To My Six-Year-Old Self

Age 6, small yellow pad and pencil in hand, observing and writing.

Age six, small yellow pad and pencil in hand, observing and reporting.

This is your golden year, girl. You began writing because it surprised you how little adults remembered about their lives. Grandpa reveled nothing about growing up in Iowa. In fact you believed he was from Mesa and Colorado because those are the places you knew him to live. Life was in the present and you wanted to remember every moment. You reigned as resident princess mermaid in your backyard. You lived your life in moments. Good and bad would quickly fade. A jump in the pool solved all your problems. Self-assured and self-involved, others actions had yet to affect you.

Your stoned and violent brother was the norm, as was your drunk and belligerent mother. But these incidents happened in moments, ones you did not write down so you thought the memory of them would disappear. The memories remained. You should have kept writing.

In two years something awful will happen. Your innocence will be taken from you. It will change you from an outgoing child to a broken spirit; actions will not be taken to make you whole until 30 some years later. Everyone will act like it never happened. You will act like it never happened. It will happen, my dear six-year-old. You should have kept writing.

You will find other outlets as solutions to your problems. You will stop observing. At six you don’t know what an alcoholic is, you just know your mom slurs her words, walks funny and is mean to you and your sister sometimes. You know your brother can punch holes in bathroom doors when your mom buys the wrong type of soda. You don’t know why. You just avoid them when they are like this. You just keep writing.

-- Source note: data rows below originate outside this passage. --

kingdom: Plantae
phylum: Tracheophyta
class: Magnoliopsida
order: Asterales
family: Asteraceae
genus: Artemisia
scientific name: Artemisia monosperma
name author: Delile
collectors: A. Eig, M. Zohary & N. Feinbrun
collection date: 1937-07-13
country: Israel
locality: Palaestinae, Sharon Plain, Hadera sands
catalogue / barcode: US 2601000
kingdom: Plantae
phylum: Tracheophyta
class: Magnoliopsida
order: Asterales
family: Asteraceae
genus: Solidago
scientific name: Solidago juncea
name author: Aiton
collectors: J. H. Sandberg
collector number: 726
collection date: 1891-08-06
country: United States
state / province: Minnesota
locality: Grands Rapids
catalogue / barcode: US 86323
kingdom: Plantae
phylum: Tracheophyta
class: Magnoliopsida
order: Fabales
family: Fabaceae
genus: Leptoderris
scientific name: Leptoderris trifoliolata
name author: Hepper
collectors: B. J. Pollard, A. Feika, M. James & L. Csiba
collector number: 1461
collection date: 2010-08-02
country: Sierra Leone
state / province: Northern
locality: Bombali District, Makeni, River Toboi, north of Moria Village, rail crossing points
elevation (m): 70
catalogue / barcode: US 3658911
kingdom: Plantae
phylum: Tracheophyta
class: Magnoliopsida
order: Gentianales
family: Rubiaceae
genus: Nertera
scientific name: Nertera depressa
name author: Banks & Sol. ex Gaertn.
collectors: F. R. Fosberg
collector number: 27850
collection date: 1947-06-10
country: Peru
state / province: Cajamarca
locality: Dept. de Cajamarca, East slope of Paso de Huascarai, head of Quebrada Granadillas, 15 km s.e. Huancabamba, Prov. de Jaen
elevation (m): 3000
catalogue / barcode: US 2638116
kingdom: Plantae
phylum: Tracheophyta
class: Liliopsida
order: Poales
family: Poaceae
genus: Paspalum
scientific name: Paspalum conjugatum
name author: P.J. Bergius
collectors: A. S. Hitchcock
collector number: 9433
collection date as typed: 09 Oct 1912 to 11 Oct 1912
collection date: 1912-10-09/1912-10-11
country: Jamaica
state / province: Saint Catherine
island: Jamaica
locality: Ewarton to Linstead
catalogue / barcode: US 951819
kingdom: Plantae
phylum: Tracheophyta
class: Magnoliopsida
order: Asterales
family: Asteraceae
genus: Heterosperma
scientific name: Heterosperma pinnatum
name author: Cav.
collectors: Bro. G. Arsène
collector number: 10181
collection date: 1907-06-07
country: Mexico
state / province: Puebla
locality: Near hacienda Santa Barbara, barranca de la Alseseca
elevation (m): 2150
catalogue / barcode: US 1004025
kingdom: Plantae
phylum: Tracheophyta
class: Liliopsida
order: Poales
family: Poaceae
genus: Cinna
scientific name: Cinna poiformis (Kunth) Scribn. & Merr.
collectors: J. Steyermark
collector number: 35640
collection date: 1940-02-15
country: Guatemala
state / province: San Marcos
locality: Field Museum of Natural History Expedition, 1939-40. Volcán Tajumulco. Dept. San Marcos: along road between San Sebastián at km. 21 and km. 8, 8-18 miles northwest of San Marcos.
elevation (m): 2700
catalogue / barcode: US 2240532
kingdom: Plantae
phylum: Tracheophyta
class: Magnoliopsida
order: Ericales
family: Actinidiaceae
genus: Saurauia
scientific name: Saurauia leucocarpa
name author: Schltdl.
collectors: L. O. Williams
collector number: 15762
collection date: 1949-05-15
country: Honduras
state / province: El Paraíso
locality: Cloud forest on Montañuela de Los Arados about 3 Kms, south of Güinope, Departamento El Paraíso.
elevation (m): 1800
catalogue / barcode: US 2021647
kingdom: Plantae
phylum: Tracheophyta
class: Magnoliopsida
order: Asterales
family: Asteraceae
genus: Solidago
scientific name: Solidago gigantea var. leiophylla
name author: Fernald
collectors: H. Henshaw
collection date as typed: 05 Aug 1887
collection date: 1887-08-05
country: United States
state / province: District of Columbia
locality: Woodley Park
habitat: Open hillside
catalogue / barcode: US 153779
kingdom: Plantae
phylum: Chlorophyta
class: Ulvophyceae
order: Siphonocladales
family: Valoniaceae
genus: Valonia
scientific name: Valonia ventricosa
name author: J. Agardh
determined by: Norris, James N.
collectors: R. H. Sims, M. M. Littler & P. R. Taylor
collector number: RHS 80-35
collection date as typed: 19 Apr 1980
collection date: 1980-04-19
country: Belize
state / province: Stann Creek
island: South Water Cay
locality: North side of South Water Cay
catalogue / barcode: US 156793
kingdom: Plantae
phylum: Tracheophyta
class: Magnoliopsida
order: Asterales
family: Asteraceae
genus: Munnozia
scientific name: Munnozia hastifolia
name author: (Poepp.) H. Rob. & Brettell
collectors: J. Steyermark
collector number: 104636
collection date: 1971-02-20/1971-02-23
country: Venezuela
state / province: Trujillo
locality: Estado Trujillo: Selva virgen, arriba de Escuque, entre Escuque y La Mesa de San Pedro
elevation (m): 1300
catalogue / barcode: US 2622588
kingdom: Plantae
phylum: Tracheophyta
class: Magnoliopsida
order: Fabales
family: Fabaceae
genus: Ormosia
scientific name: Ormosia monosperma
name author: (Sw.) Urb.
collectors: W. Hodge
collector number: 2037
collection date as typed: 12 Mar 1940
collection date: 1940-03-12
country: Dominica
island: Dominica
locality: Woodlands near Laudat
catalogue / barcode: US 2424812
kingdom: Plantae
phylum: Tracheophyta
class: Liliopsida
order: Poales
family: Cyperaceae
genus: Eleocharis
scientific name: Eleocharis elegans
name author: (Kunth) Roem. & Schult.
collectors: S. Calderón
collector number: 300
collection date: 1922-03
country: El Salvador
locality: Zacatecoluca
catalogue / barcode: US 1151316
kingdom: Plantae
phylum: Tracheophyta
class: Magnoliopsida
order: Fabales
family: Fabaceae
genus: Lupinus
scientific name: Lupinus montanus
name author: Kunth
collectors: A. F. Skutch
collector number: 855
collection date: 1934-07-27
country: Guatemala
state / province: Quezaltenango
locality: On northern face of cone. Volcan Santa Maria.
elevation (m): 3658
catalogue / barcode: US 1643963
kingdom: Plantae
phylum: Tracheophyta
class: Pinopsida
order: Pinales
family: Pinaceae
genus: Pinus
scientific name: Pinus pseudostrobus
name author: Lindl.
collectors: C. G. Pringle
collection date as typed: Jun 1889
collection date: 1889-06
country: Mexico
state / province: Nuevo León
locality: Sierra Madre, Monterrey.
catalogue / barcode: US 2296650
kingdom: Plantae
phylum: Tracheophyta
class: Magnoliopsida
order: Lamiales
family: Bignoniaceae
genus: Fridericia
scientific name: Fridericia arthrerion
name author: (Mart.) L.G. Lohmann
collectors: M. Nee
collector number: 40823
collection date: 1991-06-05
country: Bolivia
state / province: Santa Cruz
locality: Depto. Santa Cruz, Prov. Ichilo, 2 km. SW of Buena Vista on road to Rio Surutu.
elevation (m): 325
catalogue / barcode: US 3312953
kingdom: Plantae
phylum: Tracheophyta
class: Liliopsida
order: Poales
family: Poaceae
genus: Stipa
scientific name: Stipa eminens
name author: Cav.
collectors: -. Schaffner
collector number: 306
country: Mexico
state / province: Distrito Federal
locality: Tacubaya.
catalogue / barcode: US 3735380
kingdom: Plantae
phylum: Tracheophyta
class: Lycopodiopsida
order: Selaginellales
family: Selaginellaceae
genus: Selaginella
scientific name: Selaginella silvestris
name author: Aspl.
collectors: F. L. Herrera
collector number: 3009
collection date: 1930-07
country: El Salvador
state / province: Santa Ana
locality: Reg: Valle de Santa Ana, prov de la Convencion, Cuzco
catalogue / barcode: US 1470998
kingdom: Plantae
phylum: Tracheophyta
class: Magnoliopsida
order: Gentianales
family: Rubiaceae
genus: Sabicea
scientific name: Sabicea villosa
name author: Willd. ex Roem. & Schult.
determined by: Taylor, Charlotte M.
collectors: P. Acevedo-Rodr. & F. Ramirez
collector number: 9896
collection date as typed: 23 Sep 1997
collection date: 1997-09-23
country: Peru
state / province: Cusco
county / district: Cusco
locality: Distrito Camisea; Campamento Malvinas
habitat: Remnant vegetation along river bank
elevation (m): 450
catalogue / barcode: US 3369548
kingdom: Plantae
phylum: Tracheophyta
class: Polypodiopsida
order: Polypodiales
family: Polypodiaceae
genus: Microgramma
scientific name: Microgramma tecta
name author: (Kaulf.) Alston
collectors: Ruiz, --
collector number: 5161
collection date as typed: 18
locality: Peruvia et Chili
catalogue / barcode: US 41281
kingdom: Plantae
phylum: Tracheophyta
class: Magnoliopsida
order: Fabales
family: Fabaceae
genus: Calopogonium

Six will become your favorite number. It will take you years to figure out why. Once you do, you will keep writing.

Blogging 101 Today’s Assignment: publish a post for your dream reader, and include a new-to-you element in it.

23 thoughts on “To My Six-Year-Old Self

  1. Oh, it’s taken me years to just admit it happened, yet alone talk about it. I have a wonderful therapist (by which I mean one that pokes and prods at me until I litererally want to slap her in the face). She makes me dive deep, and I resurface much healthier.